Collected data

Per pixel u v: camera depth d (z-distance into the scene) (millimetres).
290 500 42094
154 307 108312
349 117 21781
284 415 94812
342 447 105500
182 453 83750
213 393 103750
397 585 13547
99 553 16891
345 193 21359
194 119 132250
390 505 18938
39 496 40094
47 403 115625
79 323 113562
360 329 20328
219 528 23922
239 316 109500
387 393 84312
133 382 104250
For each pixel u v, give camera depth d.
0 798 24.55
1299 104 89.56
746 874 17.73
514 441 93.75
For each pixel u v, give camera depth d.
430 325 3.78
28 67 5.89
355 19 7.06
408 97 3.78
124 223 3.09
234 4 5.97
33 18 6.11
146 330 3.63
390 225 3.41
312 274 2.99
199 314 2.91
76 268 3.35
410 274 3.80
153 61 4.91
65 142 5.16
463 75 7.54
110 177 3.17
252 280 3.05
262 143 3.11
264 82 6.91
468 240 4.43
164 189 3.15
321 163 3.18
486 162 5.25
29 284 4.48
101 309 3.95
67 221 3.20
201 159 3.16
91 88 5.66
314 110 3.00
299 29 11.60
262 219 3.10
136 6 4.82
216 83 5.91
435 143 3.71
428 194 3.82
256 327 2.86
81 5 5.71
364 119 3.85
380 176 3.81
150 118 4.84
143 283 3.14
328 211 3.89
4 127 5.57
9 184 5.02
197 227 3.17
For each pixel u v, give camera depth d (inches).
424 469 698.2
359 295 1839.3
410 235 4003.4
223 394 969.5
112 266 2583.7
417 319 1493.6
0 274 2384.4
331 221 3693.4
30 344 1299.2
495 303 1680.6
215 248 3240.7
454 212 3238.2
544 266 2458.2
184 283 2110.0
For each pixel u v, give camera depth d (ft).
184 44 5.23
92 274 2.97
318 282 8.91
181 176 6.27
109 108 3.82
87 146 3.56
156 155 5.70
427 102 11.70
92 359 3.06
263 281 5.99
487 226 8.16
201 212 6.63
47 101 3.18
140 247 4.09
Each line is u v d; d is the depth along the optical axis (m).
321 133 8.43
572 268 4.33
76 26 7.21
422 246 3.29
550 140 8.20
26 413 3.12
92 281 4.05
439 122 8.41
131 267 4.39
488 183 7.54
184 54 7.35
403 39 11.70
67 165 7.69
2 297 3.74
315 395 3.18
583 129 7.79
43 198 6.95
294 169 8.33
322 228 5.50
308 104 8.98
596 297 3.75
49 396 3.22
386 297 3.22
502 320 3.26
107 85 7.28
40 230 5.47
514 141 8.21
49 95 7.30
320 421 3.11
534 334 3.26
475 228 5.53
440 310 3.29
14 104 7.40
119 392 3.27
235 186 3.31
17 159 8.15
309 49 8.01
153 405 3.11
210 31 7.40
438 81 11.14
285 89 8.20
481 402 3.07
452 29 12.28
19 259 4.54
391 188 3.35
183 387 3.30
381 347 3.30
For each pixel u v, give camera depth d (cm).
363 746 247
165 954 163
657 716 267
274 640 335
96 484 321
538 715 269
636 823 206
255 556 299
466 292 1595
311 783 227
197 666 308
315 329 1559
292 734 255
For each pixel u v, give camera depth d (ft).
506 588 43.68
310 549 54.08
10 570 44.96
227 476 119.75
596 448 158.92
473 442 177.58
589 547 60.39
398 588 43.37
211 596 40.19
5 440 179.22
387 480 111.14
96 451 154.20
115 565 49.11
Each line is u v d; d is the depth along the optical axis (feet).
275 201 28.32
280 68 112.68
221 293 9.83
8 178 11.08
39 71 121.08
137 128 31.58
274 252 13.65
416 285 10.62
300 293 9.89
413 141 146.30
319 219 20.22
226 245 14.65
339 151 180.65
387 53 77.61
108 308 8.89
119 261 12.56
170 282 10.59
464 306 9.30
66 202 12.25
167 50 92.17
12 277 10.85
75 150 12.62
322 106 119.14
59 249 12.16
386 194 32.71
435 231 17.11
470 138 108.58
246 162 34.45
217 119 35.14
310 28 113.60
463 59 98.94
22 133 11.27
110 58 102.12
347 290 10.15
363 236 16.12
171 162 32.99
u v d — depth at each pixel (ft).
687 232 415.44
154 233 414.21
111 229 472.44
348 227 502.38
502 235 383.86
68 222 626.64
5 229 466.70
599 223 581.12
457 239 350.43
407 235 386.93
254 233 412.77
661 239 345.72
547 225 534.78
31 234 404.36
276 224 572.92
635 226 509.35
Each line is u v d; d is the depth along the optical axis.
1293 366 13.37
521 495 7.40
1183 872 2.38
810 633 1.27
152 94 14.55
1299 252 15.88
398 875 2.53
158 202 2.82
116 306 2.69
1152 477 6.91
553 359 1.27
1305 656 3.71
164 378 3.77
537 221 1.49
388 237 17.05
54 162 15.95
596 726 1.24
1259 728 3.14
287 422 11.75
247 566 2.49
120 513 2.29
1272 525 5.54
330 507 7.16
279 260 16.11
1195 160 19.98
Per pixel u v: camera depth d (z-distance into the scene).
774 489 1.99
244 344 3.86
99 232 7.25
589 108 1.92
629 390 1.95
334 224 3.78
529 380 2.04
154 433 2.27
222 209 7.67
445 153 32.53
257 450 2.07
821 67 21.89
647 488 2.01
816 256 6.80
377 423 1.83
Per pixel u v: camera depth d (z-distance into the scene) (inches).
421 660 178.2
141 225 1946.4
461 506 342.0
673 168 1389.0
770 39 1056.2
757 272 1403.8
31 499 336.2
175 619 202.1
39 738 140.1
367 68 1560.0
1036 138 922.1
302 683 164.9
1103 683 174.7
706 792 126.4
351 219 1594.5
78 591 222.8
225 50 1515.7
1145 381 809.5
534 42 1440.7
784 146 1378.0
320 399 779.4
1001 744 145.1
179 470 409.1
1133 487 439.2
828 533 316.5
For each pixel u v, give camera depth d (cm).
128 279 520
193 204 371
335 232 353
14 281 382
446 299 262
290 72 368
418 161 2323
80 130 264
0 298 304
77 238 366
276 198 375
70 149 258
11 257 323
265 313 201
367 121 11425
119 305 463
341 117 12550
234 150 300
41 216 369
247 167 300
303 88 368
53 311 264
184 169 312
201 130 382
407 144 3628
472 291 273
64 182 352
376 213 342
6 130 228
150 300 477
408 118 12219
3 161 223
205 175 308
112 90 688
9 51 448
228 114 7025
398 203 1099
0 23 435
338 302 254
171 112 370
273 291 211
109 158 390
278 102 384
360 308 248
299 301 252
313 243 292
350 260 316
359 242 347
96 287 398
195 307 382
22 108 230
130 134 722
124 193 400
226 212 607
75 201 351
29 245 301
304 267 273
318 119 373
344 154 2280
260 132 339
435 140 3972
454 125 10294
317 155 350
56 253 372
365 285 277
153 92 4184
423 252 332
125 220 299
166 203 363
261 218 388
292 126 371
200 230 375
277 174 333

Exercise details: Every entry above needs to be quoted exactly.

Solution below:
Per pixel u v: camera depth d (z-distance into the scene) (millimetres).
290 500 42094
154 307 108312
349 117 21781
284 415 94812
342 447 105500
182 453 83750
213 393 103750
397 585 13547
99 553 16891
345 193 21359
194 119 132250
390 505 18938
39 496 40094
47 403 115625
79 323 113562
360 329 20328
219 528 23922
239 316 109500
387 393 84312
133 382 104250
For each pixel u v, give camera depth d.
0 798 24.55
1299 104 89.56
746 874 17.73
514 441 93.75
For each pixel u v, give camera depth d.
430 325 3.78
28 67 5.89
355 19 7.06
408 97 3.78
124 223 3.09
234 4 5.97
33 18 6.11
146 330 3.63
390 225 3.41
312 274 2.99
199 314 2.91
76 268 3.35
410 274 3.80
153 61 4.91
65 142 5.16
463 75 7.54
110 177 3.17
252 280 3.05
262 143 3.11
264 82 6.91
468 240 4.43
164 189 3.15
321 163 3.18
486 162 5.25
29 284 4.48
101 309 3.95
67 221 3.20
201 159 3.16
91 88 5.66
314 110 3.00
299 29 11.60
262 219 3.10
136 6 4.82
216 83 5.91
435 143 3.71
428 194 3.82
256 327 2.86
81 5 5.71
364 119 3.85
380 176 3.81
150 118 4.84
143 283 3.14
328 211 3.89
4 127 5.57
9 184 5.02
197 227 3.17
For each pixel u v, give camera depth d (inches).
424 469 698.2
359 295 1839.3
410 235 4003.4
223 394 969.5
112 266 2583.7
417 319 1493.6
0 274 2384.4
331 221 3693.4
30 344 1299.2
495 303 1680.6
215 248 3240.7
454 212 3238.2
544 266 2458.2
184 283 2110.0
For each pixel u v, give camera depth d (ft).
184 44 5.23
92 274 2.97
318 282 8.91
181 176 6.27
109 108 3.82
87 146 3.56
156 155 5.70
427 102 11.70
92 359 3.06
263 281 5.99
487 226 8.16
201 212 6.63
47 101 3.18
140 247 4.09
Each line is u v d; d is the depth along the optical axis (m).
321 133 8.43
572 268 4.33
76 26 7.21
422 246 3.29
550 140 8.20
26 413 3.12
92 281 4.05
439 122 8.41
131 267 4.39
488 183 7.54
184 54 7.35
403 39 11.70
67 165 7.69
2 297 3.74
315 395 3.18
583 129 7.79
43 198 6.95
294 169 8.33
322 228 5.50
308 104 8.98
596 297 3.75
49 396 3.22
386 297 3.22
502 320 3.26
107 85 7.28
40 230 5.47
514 141 8.21
49 95 7.30
320 421 3.11
534 334 3.26
475 228 5.53
440 310 3.29
14 104 7.40
119 392 3.27
235 186 3.31
17 159 8.15
309 49 8.01
153 405 3.11
210 31 7.40
438 81 11.14
285 89 8.20
481 402 3.07
452 29 12.28
19 259 4.54
391 188 3.35
183 387 3.30
381 347 3.30
For each pixel u v, give camera depth d (cm).
363 746 247
165 954 163
657 716 267
274 640 335
96 484 321
538 715 269
636 823 206
255 556 299
466 292 1595
311 783 227
197 666 308
315 329 1559
292 734 255
For each pixel u v, give camera depth d (ft).
506 588 43.68
310 549 54.08
10 570 44.96
227 476 119.75
596 448 158.92
473 442 177.58
589 547 60.39
398 588 43.37
211 596 40.19
5 440 179.22
387 480 111.14
96 451 154.20
115 565 49.11
Each line is u v d; d is the depth along the optical axis (feet).
275 201 28.32
280 68 112.68
221 293 9.83
8 178 11.08
39 71 121.08
137 128 31.58
274 252 13.65
416 285 10.62
300 293 9.89
413 141 146.30
319 219 20.22
226 245 14.65
339 151 180.65
387 53 77.61
108 308 8.89
119 261 12.56
170 282 10.59
464 306 9.30
66 202 12.25
167 50 92.17
12 277 10.85
75 150 12.62
322 106 119.14
59 249 12.16
386 194 32.71
435 231 17.11
470 138 108.58
246 162 34.45
217 119 35.14
310 28 113.60
463 59 98.94
22 133 11.27
110 58 102.12
347 290 10.15
363 236 16.12
171 162 32.99
u v d — depth at each pixel (ft).
687 232 415.44
154 233 414.21
111 229 472.44
348 227 502.38
502 235 383.86
68 222 626.64
5 229 466.70
599 223 581.12
457 239 350.43
407 235 386.93
254 233 412.77
661 239 345.72
547 225 534.78
31 234 404.36
276 224 572.92
635 226 509.35
Each line is u v d; d is the depth along the optical axis.
1293 366 13.37
521 495 7.40
1183 872 2.38
810 633 1.27
152 94 14.55
1299 252 15.88
398 875 2.53
158 202 2.82
116 306 2.69
1152 477 6.91
553 359 1.27
1305 656 3.71
164 378 3.77
537 221 1.49
388 237 17.05
54 162 15.95
596 726 1.24
1259 728 3.14
287 422 11.75
247 566 2.49
120 513 2.29
1272 525 5.54
330 507 7.16
279 260 16.11
1195 160 19.98
Per pixel u v: camera depth d (z-distance into the scene).
774 489 1.99
244 344 3.86
99 232 7.25
589 108 1.92
629 390 1.95
334 224 3.78
529 380 2.04
154 433 2.27
222 209 7.67
445 153 32.53
257 450 2.07
821 67 21.89
647 488 2.01
816 256 6.80
377 423 1.83
Per pixel u v: camera depth d (z-distance into the scene) (inches).
421 660 178.2
141 225 1946.4
461 506 342.0
673 168 1389.0
770 39 1056.2
757 272 1403.8
31 499 336.2
175 619 202.1
39 738 140.1
367 68 1560.0
1036 138 922.1
302 683 164.9
1103 683 174.7
706 792 126.4
351 219 1594.5
78 591 222.8
225 50 1515.7
1145 381 809.5
534 42 1440.7
784 146 1378.0
320 399 779.4
1001 744 145.1
179 470 409.1
1133 487 439.2
828 533 316.5
For each pixel u v, give camera depth d (cm).
128 279 520
193 204 371
335 232 353
14 281 382
446 299 262
290 72 368
418 161 2323
80 130 264
0 298 304
77 238 366
276 198 375
70 149 258
11 257 323
265 313 201
367 121 11425
119 305 463
341 117 12550
234 150 300
41 216 369
247 167 300
303 88 368
53 311 264
184 169 312
201 130 382
407 144 3628
472 291 273
64 182 352
376 213 342
6 130 228
150 300 477
408 118 12219
3 161 223
205 175 308
112 90 688
9 51 448
228 114 7025
398 203 1099
0 23 435
338 302 254
171 112 370
273 291 211
109 158 390
278 102 384
360 308 248
299 301 252
313 243 292
350 260 316
359 242 347
96 287 398
195 307 382
22 108 230
130 134 722
124 193 400
226 212 607
75 201 351
29 245 301
304 267 273
318 119 373
344 154 2280
260 132 339
435 140 3972
454 125 10294
317 155 350
56 253 372
365 285 277
153 92 4184
423 252 332
125 220 299
166 203 363
261 218 388
292 126 371
200 230 375
277 174 333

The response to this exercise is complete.